Tumor durch Handy? Aufregung um italienisches Urteil

Symbolbild von JESHOOTS (pixabay.com/de/smartphone-frau-mädchen-iphone-569076)

Für Aufregung sorgten am 21. April 2017 Nachrichten, in denen behauptet wurde, dass ein italienisches Gericht einen Hirntumor als Folge häufigen Telefonierens mit dem Handy als Berufskrankheit "anerkannt" habe. Anwälte des Betroffenen behaupteten, damit sei weltweit zum ersten Mal häufige Handynutzung von einem Gericht als Ursache eines Hirntumors "anerkannt" worden.

Was war tatsächlich geschehen?

Der jetzt 57-jährige italienische Fernmeldetechniker Roberto Romeo hatte die italienische Arbeitsunfallversicherung "INAIL" im Jahre 2013 auf Zahlung einer Rente verklagt. Bei dem Mann war zuvor ein gutartiger Tumor, ein sog. "Akustikneurinom", im Bereich des rechten Ohres diagnostiziert worden. Der Tumor wurde operativ beseitigt; in diesem Zusammenhang musste auch der Hörnerv entfernt werden.

Der Betroffene ist der Meinung, dass der Tumor auf die häufige berufliche Nutzung von Diensthandys zurückzuführen ist, die er über einen Zeitraum von rd. 15 Jahren täglich drei bis vier Stunden benutzte. Die Versicherung widersprach dem.

Die Turiner Anwaltskanzlei Ambrosio & Commodo (A&C) nahm sich des Falls an. A&C war in der Vergangenheit bereits als Vertretung von "Mobilfunkopfern" in Erscheinung getreten. Sie war es auch, die den aktuellen Fall in die Presse brachte.

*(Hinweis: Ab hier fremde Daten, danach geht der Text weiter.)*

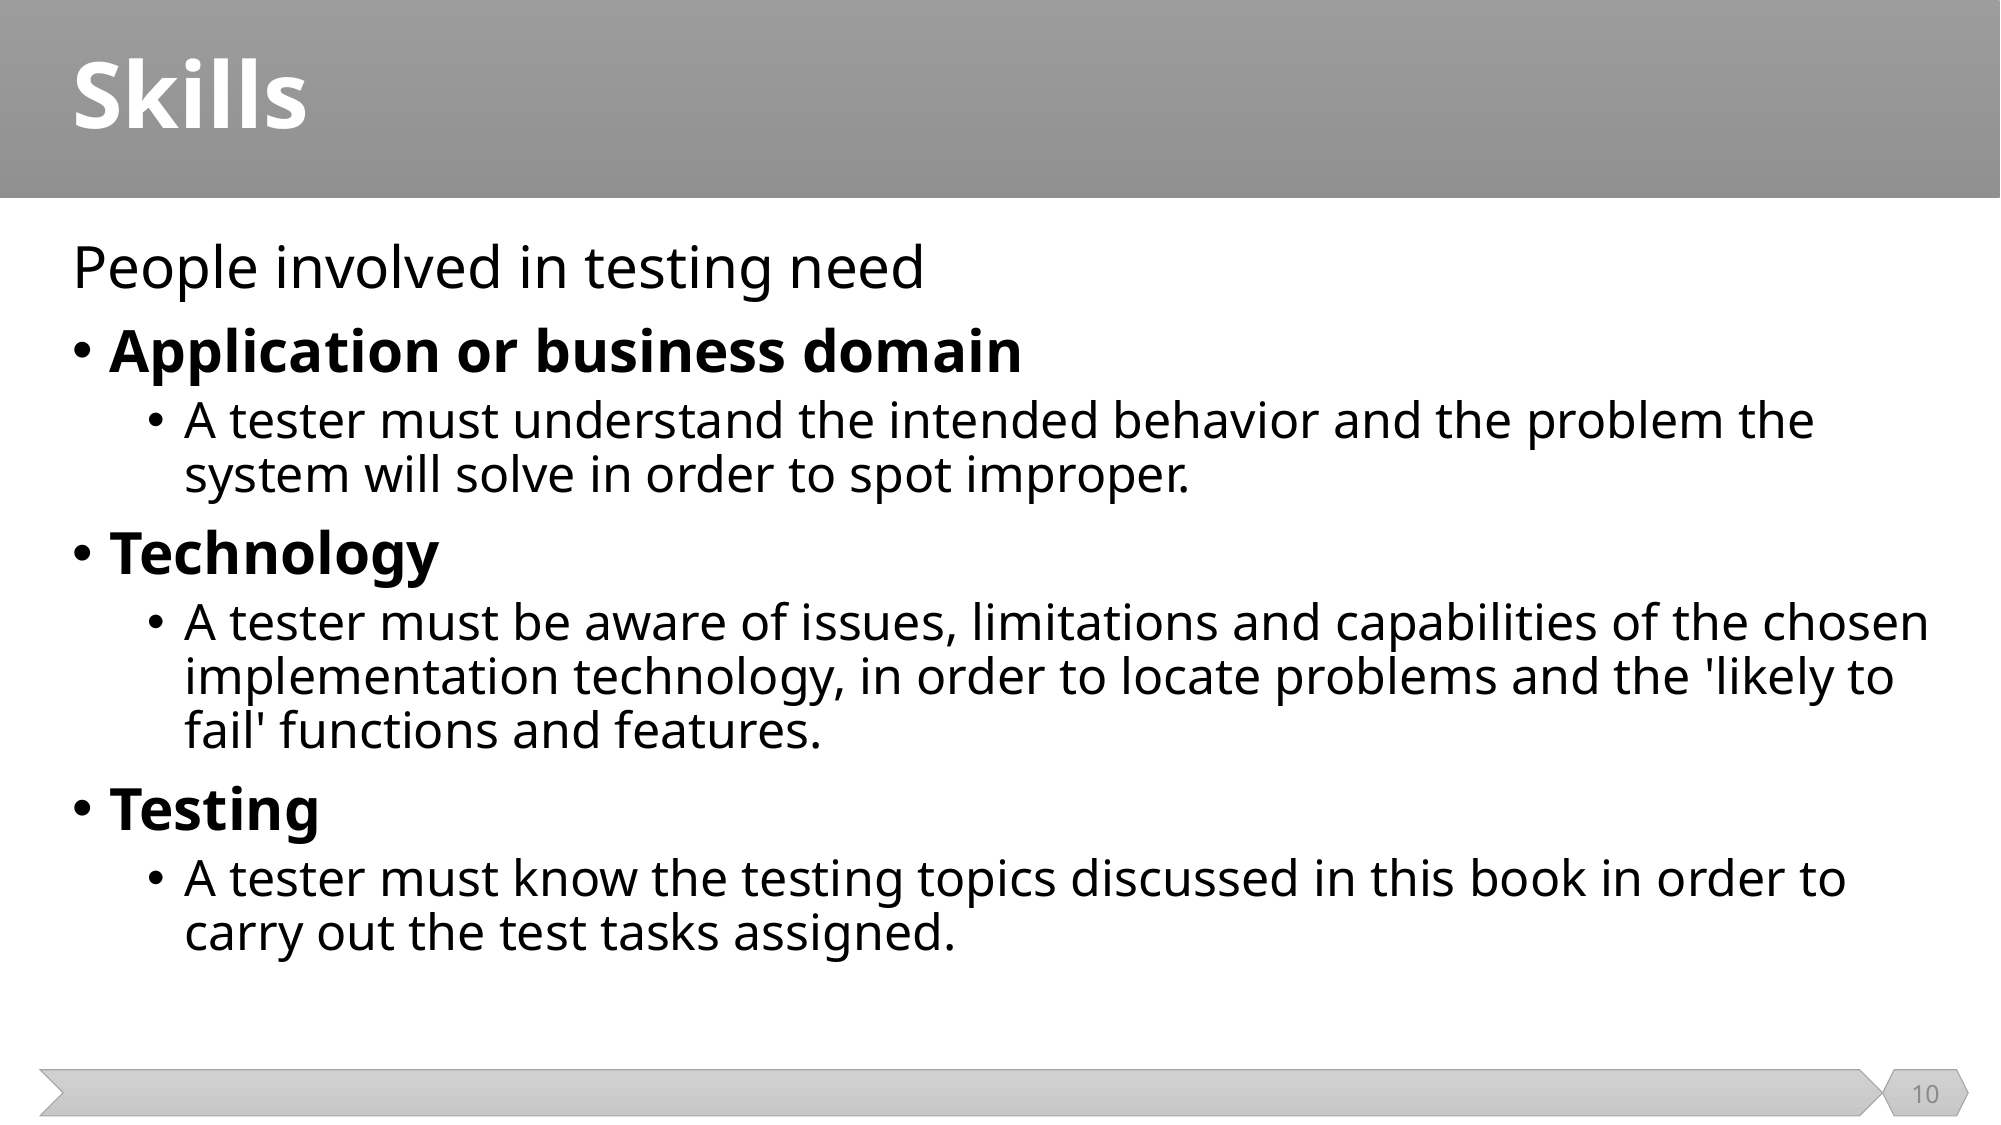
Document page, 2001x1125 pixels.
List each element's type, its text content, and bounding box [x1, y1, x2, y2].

title Skills [56, 0, 1969, 199]
list People involved in testing need Application or business domain A tester must understand the intended behavior and the problem the system will solve in order to spot improper. Technology A tester must be aware of issues, limitations and capabilities of the chosen implementation technology, in order to locate problems and the 'likely to fail' functions and features. Testing A tester must know the testing topics discussed in this book in order to carry out the test tasks assigned. [56, 230, 1969, 1010]
slide_number 10 [1882, 1065, 1969, 1125]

Das zuständige Gericht in der norditalienischen Ortschaft Ivrea beauftragte den Epidemiologen Dr. Paolo Crosignani vom nationalen Krebsinstitut in Milano mit der Erstellung eines Gutachtens.

Am 30. März 2017 urteilte das Gericht schließlich, dass die Versicherung dem Betroffenen aufgrund einer Erwerbsminderung von 23 Prozent eine Rente zu zahlen habe.

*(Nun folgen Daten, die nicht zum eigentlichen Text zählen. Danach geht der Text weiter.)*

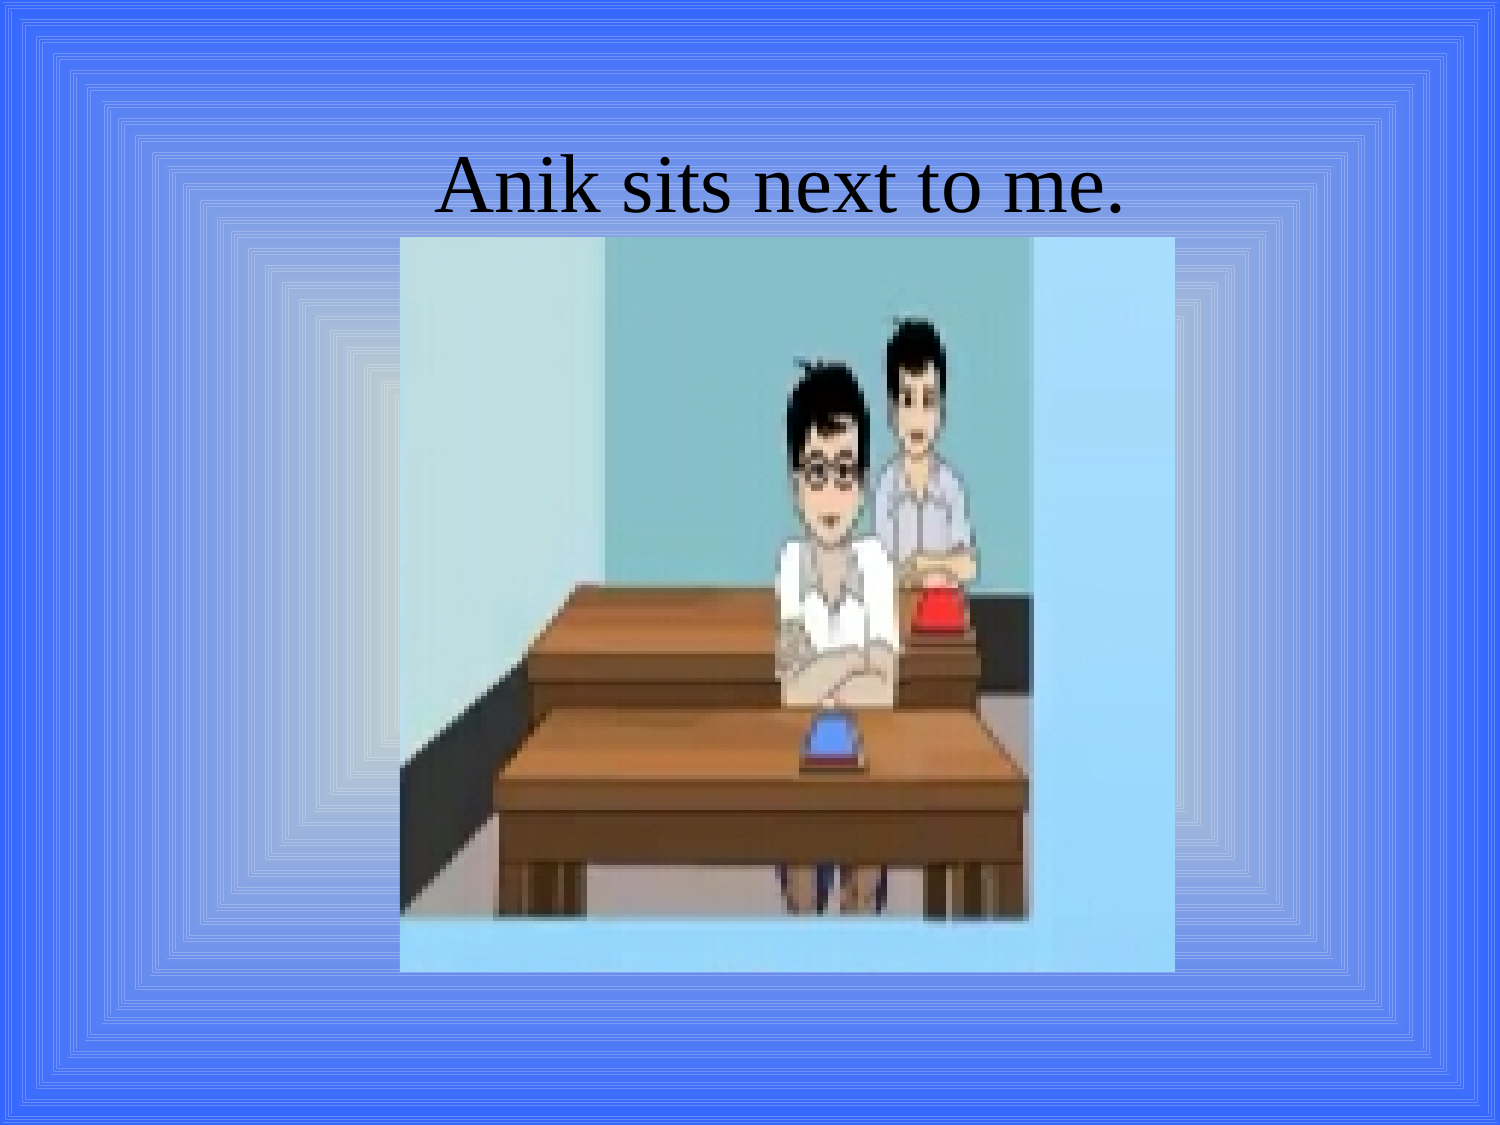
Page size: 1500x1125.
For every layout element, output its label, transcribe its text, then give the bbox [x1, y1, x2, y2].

picture [399, 237, 1176, 973]
text_box Anik sits next to me. [393, 121, 1169, 237]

Neue wissenschaftliche Erkenntnisse liegen dem Gutachten und dem Urteil offensichtlich nicht zugrunde. Es stützt sich vielmehr weitgehend auf Bewertungen altbekannter, zum Teil umstrittener Studien. Ein Mitarbeiter des Leibniz-Instituts für Präventionsforschung, hält das Urteil in einem Interview mit dem MDR denn auch für "wissenschaftlich eher fraglich".

Auch die Behauptung der Anwaltskanzlei A&C, mit dem Urteil sei erstmalig in der Welt die Nutzung eines Handys als Ursache für einen Gehirntumor anerkannt, ist nicht aufrechtzuerhalten, Das österreichische Mobilfunk-Portal "FMK" widersprach der Behauptung noch am selben Tag: Bereits im Jahre 2012 habe es in Italien ein ähnliches arbeitsrechtliches Verfahren gegeben. Das FMK nimmt auch Stellung zu den umstrittenen Hirntumor-Studien des schwedischen Krebsforschers Lennart Hardell, die ebenfalls zur Bewertung des Falls herangezogen wurden.